Allegations that then-foreign secretary Johnson sought to bring in Carrie Symonds – who became Carrie Johnson when the two married last year, and who is mother to two of his children – as his chief of staff resurfaced at the weekend in The Times. Both Johnsons deny the allegations.
Christopher Geidt, who quit his role as independent adviser on ministers’ interests last week after complaining he had been placed in an “impossible and odious position”, made his thoughts known to the Daily Telegraph, the paper said.
The Telegraph, where Johnson made his name as an EU-bashing journalist, said Geidt believed the allegations that the PM sought to hire Carrie Symonds the Foreign and Commonwealth Office “could be ripe for investigation”.
Johnson was foreign secretary from July 2016 to July 2018, when he resigned over disagreements with then-prime minister Theresa May’s Brexit strategy.
The Times story about the alleged would-be appointment, which appeared in some early editions of the newspaper, was the subject of some controversy over the weekend. The paper pulled the story from later editions without explanation.

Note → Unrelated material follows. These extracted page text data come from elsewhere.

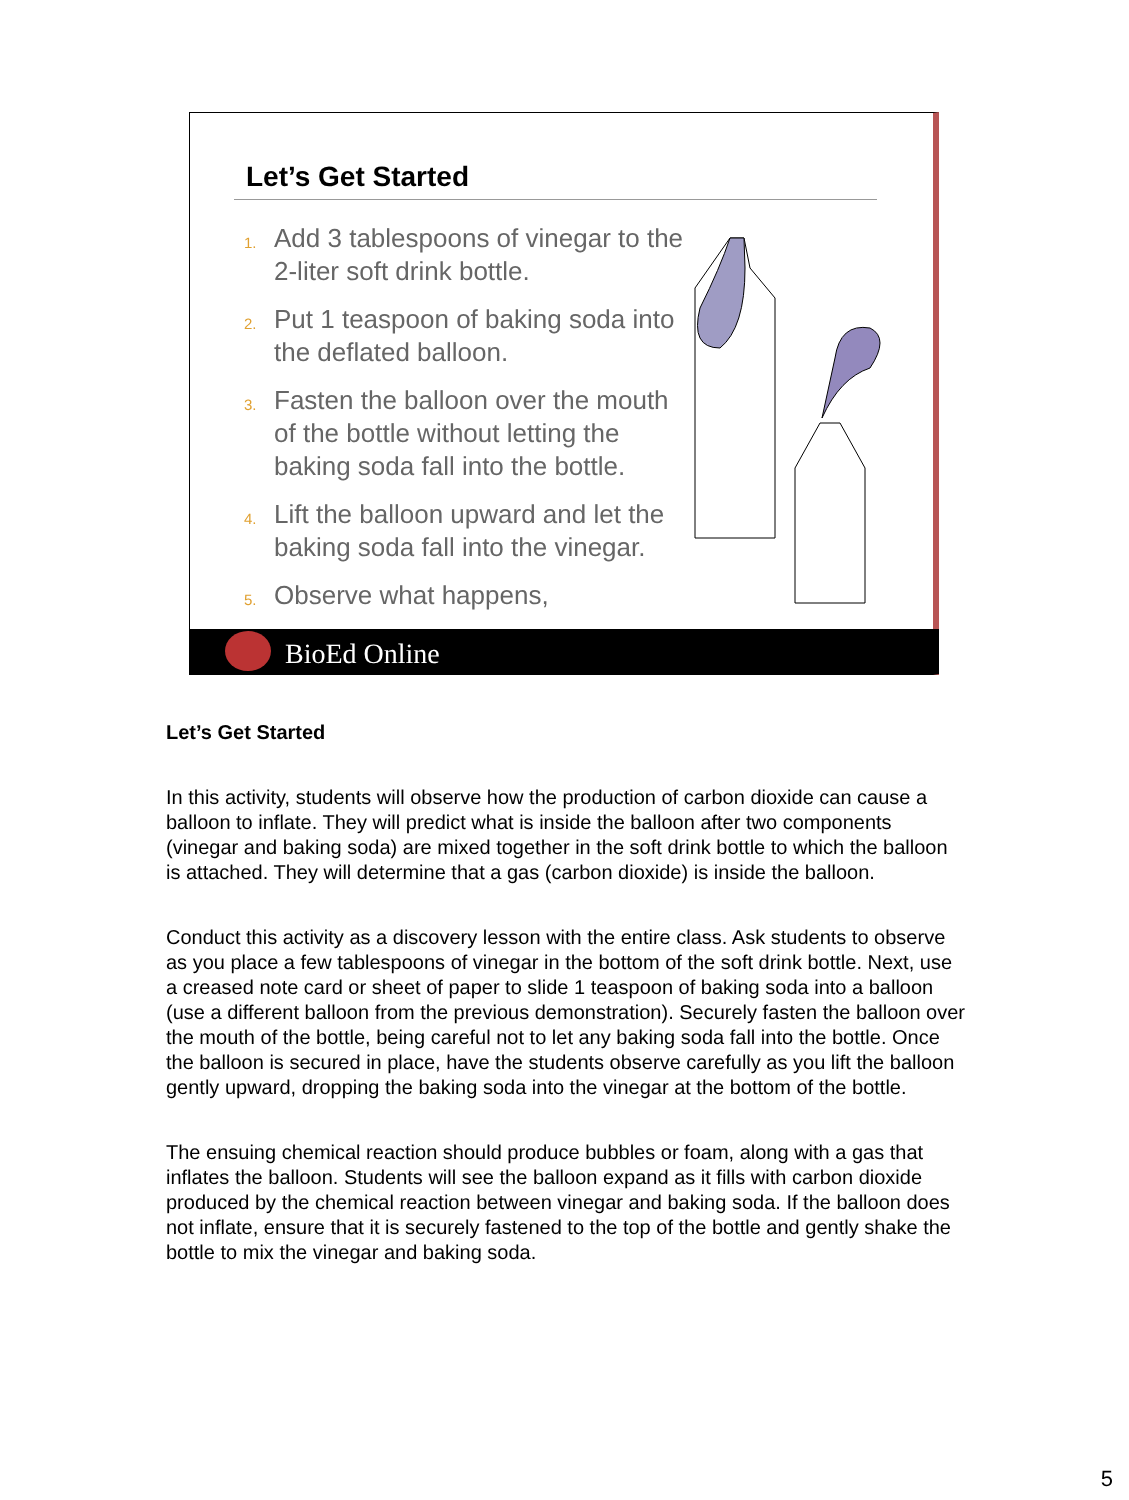Let’s Get Started
1. Add 3 tablespoons of vinegar to the 2-liter soft drink bottle.
2. Put 1 teaspoon of baking soda into the deflated balloon.
3. Fasten the balloon over the mouth of the bottle without letting the baking soda fall into the bottle.
4. Lift the balloon upward and let the baking soda fall into the vinegar.
5. Observe what happens,
BioEd Online
Let’s Get Started
In this activity, students will observe how the production of carbon dioxide can cause a balloon to inflate. They will predict what is inside the balloon after two components (vinegar and baking soda) are mixed together in the soft drink bottle to which the balloon is attached. They will determine that a gas (carbon dioxide) is inside the balloon.
Conduct this activity as a discovery lesson with the entire class. Ask students to observe as you place a few tablespoons of vinegar in the bottom of the soft drink bottle. Next, use a creased note card or sheet of paper to slide 1 teaspoon of baking soda into a balloon (use a different balloon from the previous demonstration). Securely fasten the balloon over the mouth of the bottle, being careful not to let any baking soda fall into the bottle. Once the balloon is secured in place, have the students observe carefully as you lift the balloon gently upward, dropping the baking soda into the vinegar at the bottom of the bottle.
The ensuing chemical reaction should produce bubbles or foam, along with a gas that inflates the balloon. Students will see the balloon expand as it fills with carbon dioxide produced by the chemical reaction between vinegar and baking soda. If the balloon does not inflate, ensure that it is securely fastened to the top of the bottle and gently shake the bottle to mix the vinegar and baking soda.
5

No.10 has since confirmed that aides contacted the newspaper after the story was published, but denied that the prime minister had personally complained.

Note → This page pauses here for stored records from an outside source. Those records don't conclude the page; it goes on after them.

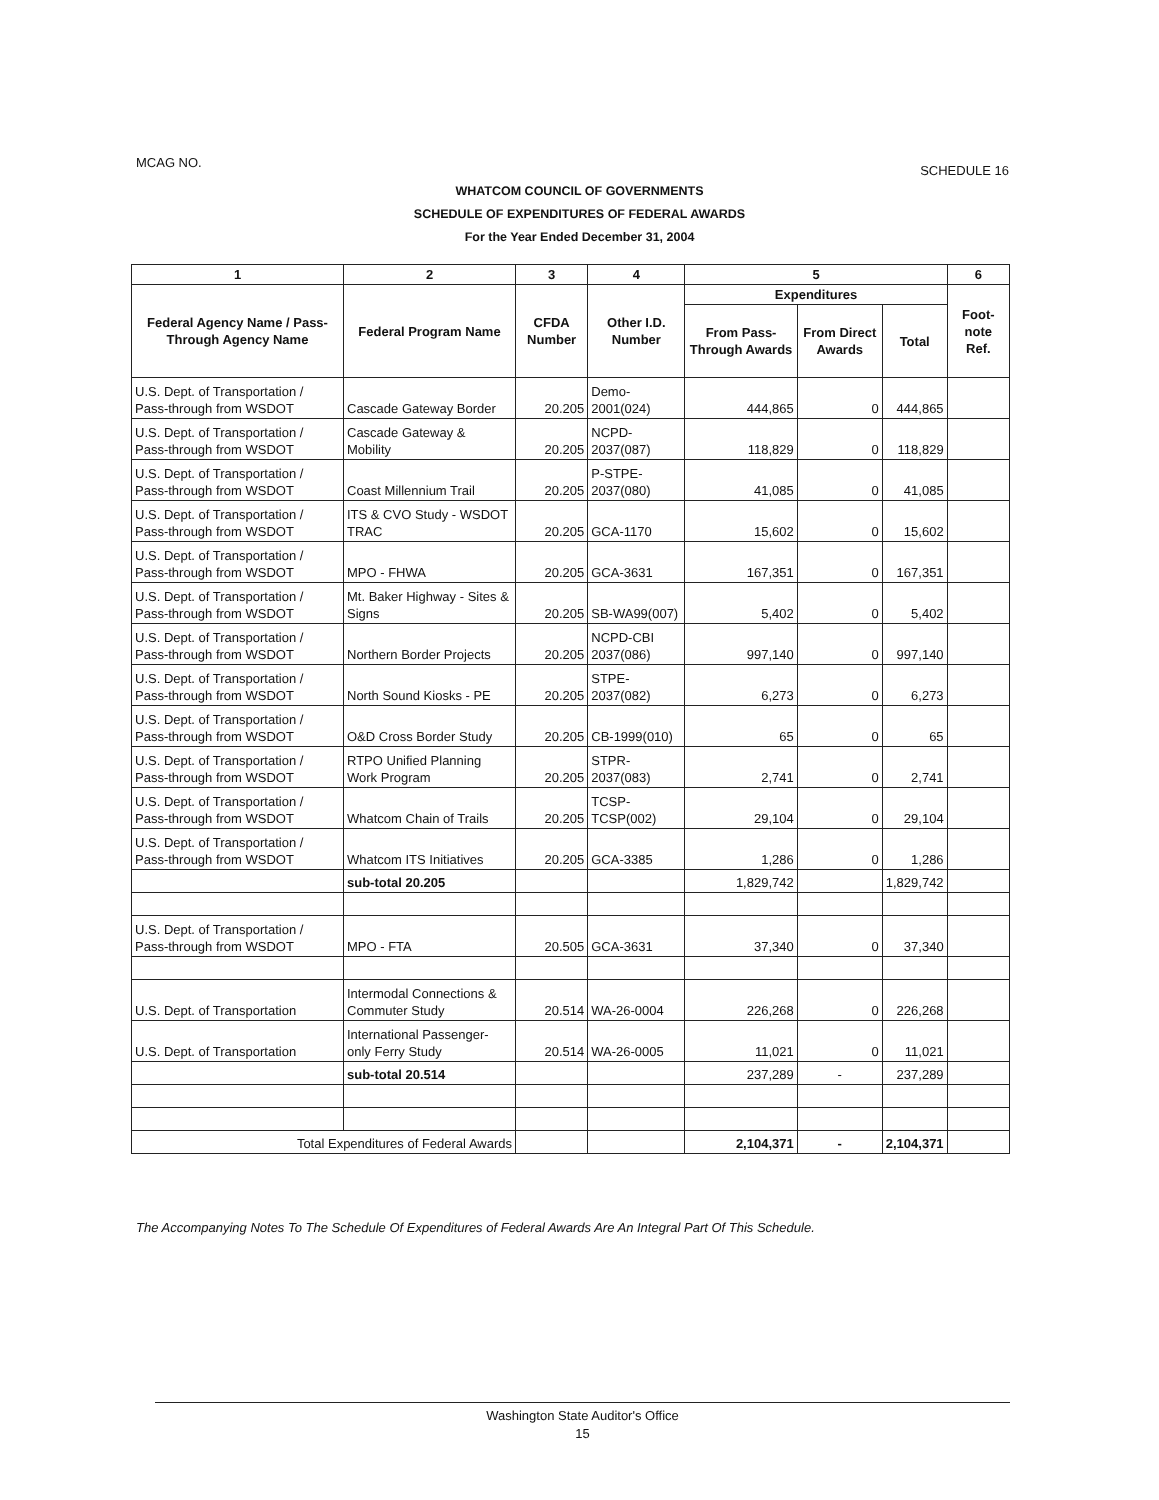MCAG NO. SCHEDULE 16
WHATCOM COUNCIL OF GOVERNMENTS
SCHEDULE OF EXPENDITURES OF FEDERAL AWARDS
For the Year Ended December 31, 2004
| 1 | 2 | 3 | 4 | 5 | | | 6 |
| --- | --- | --- | --- | --- | --- | --- | --- |
| Federal Agency Name / Pass-Through Agency Name | Federal Program Name | CFDA Number | Other I.D. Number | Expenditures | | | Foot-note Ref. |
| | | | | From Pass-Through Awards | From Direct Awards | Total | |
| U.S. Dept. of Transportation / Pass-through from WSDOT | Cascade Gateway Border | 20.205 | Demo-2001(024) | 444,865 | 0 | 444,865 | |
| U.S. Dept. of Transportation / Pass-through from WSDOT | Cascade Gateway & Mobility | 20.205 | NCPD-2037(087) | 118,829 | 0 | 118,829 | |
| U.S. Dept. of Transportation / Pass-through from WSDOT | Coast Millennium Trail | 20.205 | P-STPE-2037(080) | 41,085 | 0 | 41,085 | |
| U.S. Dept. of Transportation / Pass-through from WSDOT | ITS & CVO Study - WSDOT TRAC | 20.205 | GCA-1170 | 15,602 | 0 | 15,602 | |
| U.S. Dept. of Transportation / Pass-through from WSDOT | MPO - FHWA | 20.205 | GCA-3631 | 167,351 | 0 | 167,351 | |
| U.S. Dept. of Transportation / Pass-through from WSDOT | Mt. Baker Highway - Sites & Signs | 20.205 | SB-WA99(007) | 5,402 | 0 | 5,402 | |
| U.S. Dept. of Transportation / Pass-through from WSDOT | Northern Border Projects | 20.205 | NCPD-CBI 2037(086) | 997,140 | 0 | 997,140 | |
| U.S. Dept. of Transportation / Pass-through from WSDOT | North Sound Kiosks - PE | 20.205 | STPE-2037(082) | 6,273 | 0 | 6,273 | |
| U.S. Dept. of Transportation / Pass-through from WSDOT | O&D Cross Border Study | 20.205 | CB-1999(010) | 65 | 0 | 65 | |
| U.S. Dept. of Transportation / Pass-through from WSDOT | RTPO Unified Planning Work Program | 20.205 | STPR-2037(083) | 2,741 | 0 | 2,741 | |
| U.S. Dept. of Transportation / Pass-through from WSDOT | Whatcom Chain of Trails | 20.205 | TCSP-TCSP(002) | 29,104 | 0 | 29,104 | |
| U.S. Dept. of Transportation / Pass-through from WSDOT | Whatcom ITS Initiatives | 20.205 | GCA-3385 | 1,286 | 0 | 1,286 | |
| | sub-total 20.205 | | | 1,829,742 | | 1,829,742 | |
| U.S. Dept. of Transportation / Pass-through from WSDOT | MPO - FTA | 20.505 | GCA-3631 | 37,340 | 0 | 37,340 | |
| U.S. Dept. of Transportation | Intermodal Connections & Commuter Study | 20.514 | WA-26-0004 | 226,268 | 0 | 226,268 | |
| U.S. Dept. of Transportation | International Passenger-only Ferry Study | 20.514 | WA-26-0005 | 11,021 | 0 | 11,021 | |
| | sub-total 20.514 | | | 237,289 | - | 237,289 | |
| Total Expenditures of Federal Awards | | | | 2,104,371 | - | 2,104,371 | |
The Accompanying Notes To The Schedule Of Expenditures of Federal Awards Are An Integral Part Of This Schedule.
Washington State Auditor's Office
15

Following The Times story, the Mirror reported that Johnson had spoken to his advisers about getting his wife appointed to a post related to either the COP26 climate conference and Duke and Duchess of Cambridge’s environmental prize.
A spokesperson for Carrie Johnson said: “This is an old story which is as untrue now as it was then.”

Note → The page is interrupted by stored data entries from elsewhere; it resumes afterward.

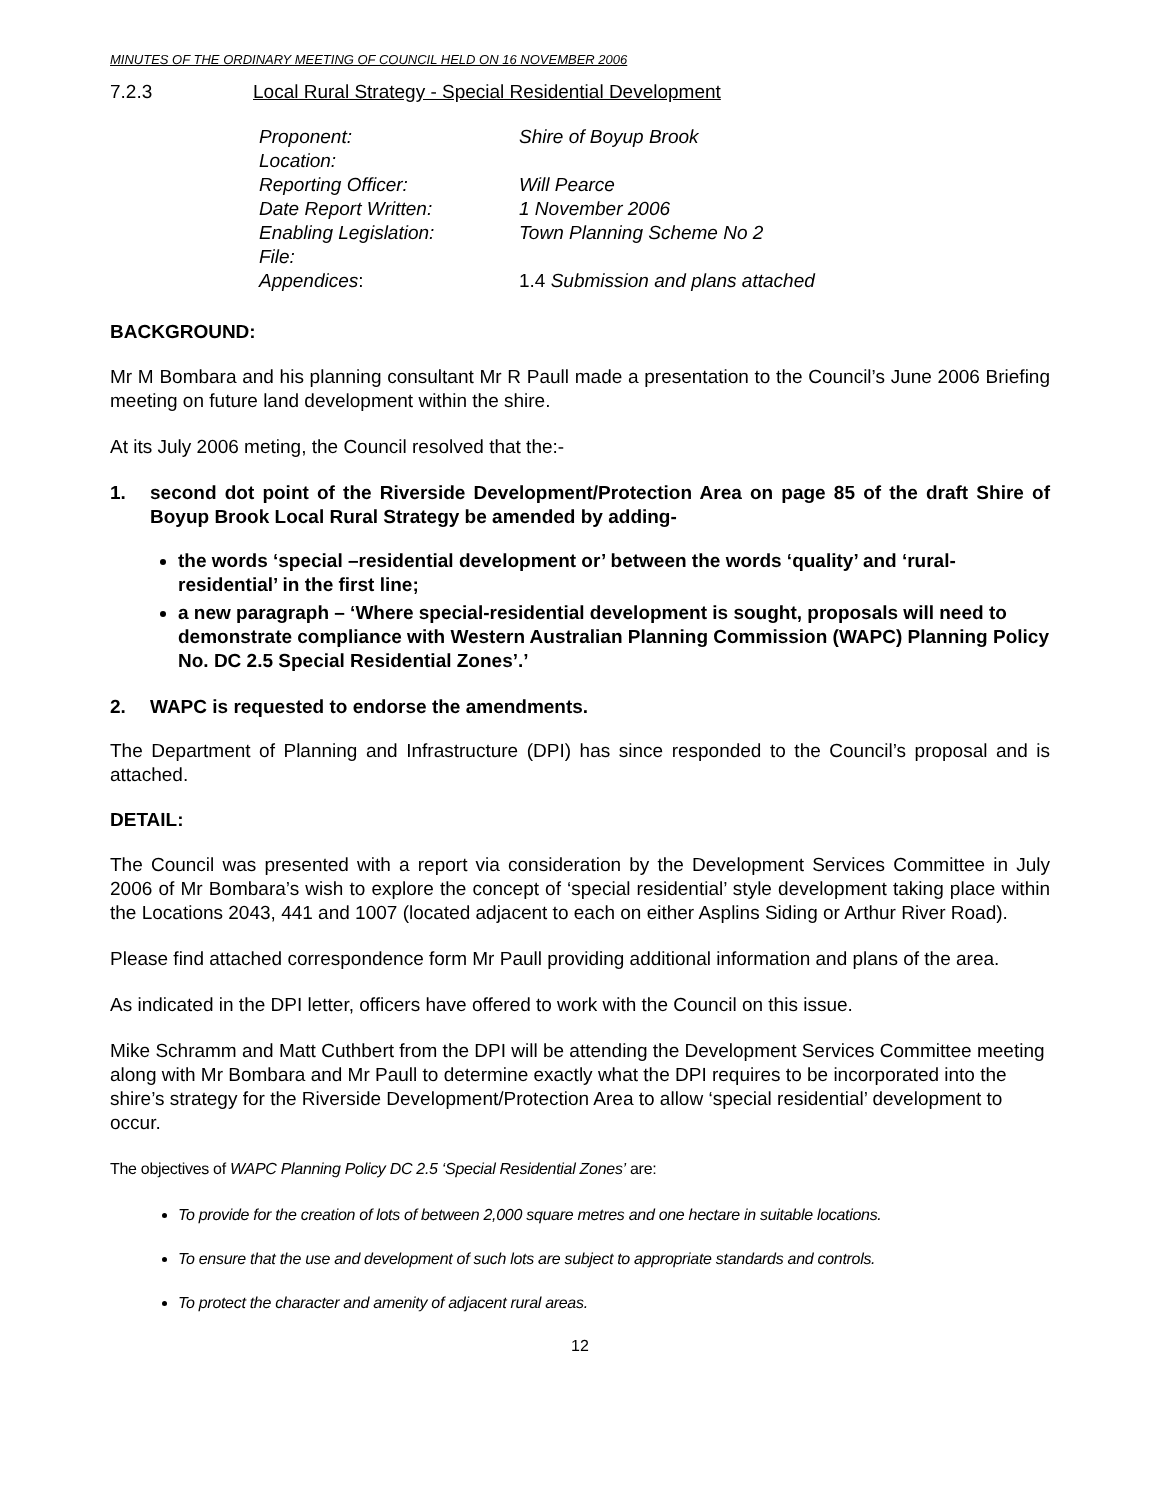MINUTES OF THE ORDINARY MEETING OF COUNCIL HELD ON 16 NOVEMBER 2006
7.2.3 Local Rural Strategy - Special Residential Development
Proponent: Shire of Boyup Brook
Location:
Reporting Officer: Will Pearce
Date Report Written: 1 November 2006
Enabling Legislation: Town Planning Scheme No 2
File:
Appendices: 1.4 Submission and plans attached
BACKGROUND:
Mr M Bombara and his planning consultant Mr R Paull made a presentation to the Council’s June 2006 Briefing meeting on future land development within the shire.
At its July 2006 meting, the Council resolved that the:-
1. second dot point of the Riverside Development/Protection Area on page 85 of the draft Shire of Boyup Brook Local Rural Strategy be amended by adding-
the words ‘special –residential development or’ between the words ‘quality’ and ‘rural-residential’ in the first line;
a new paragraph – ‘Where special-residential development is sought, proposals will need to demonstrate compliance with Western Australian Planning Commission (WAPC) Planning Policy No. DC 2.5 Special Residential Zones’.’
2. WAPC is requested to endorse the amendments.
The Department of Planning and Infrastructure (DPI) has since responded to the Council’s proposal and is attached.
DETAIL:
The Council was presented with a report via consideration by the Development Services Committee in July 2006 of Mr Bombara’s wish to explore the concept of ‘special residential’ style development taking place within the Locations 2043, 441 and 1007 (located adjacent to each on either Asplins Siding or Arthur River Road).
Please find attached correspondence form Mr Paull providing additional information and plans of the area.
As indicated in the DPI letter, officers have offered to work with the Council on this issue.
Mike Schramm and Matt Cuthbert from the DPI will be attending the Development Services Committee meeting along with Mr Bombara and Mr Paull to determine exactly what the DPI requires to be incorporated into the shire’s strategy for the Riverside Development/Protection Area to allow ‘special residential’ development to occur.
The objectives of WAPC Planning Policy DC 2.5 ‘Special Residential Zones’ are:
To provide for the creation of lots of between 2,000 square metres and one hectare in suitable locations.
To ensure that the use and development of such lots are subject to appropriate standards and controls.
To protect the character and amenity of adjacent rural areas.
12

Boris Johnson's spokesperson said the PM had "never recommended Mrs Johnson for a government role, or one as part of the Earthshot Prize", but did not deny that any conversations had taken place.
Government 'taking time to consider' standards adviser role
Downing Street has suggested that there could be a pause before the prime minister seeks a new independent adviser on ministers’ interests, who would be the third holder of the post in less than two years, and that changes could be made to the role itself.
Deputy Labour leader Angela Rayner asked the government whether it was planning to abolish the post of independent adviser on ministers’ interests after its response to Geidt’s resignation.
Cabinet Office minister Michael Ellis said today that the government was “taking time to consider how best to fulfil the prime minister’s commitment to ensuring rigorous oversight and scrutiny of ministerial interests”.
“The process of managing ministerial interests continues in line with the ministerial code, which sets out that the permanent secretary in the department and the Cabinet Office can provide advice and have a role in scrutinising interests,” he said.
Labour MPs are today due to force a vote on giving parliament’s Public Administration and Constitutional Affairs Committee control over the appointment of the independent adviser on ministerial interests.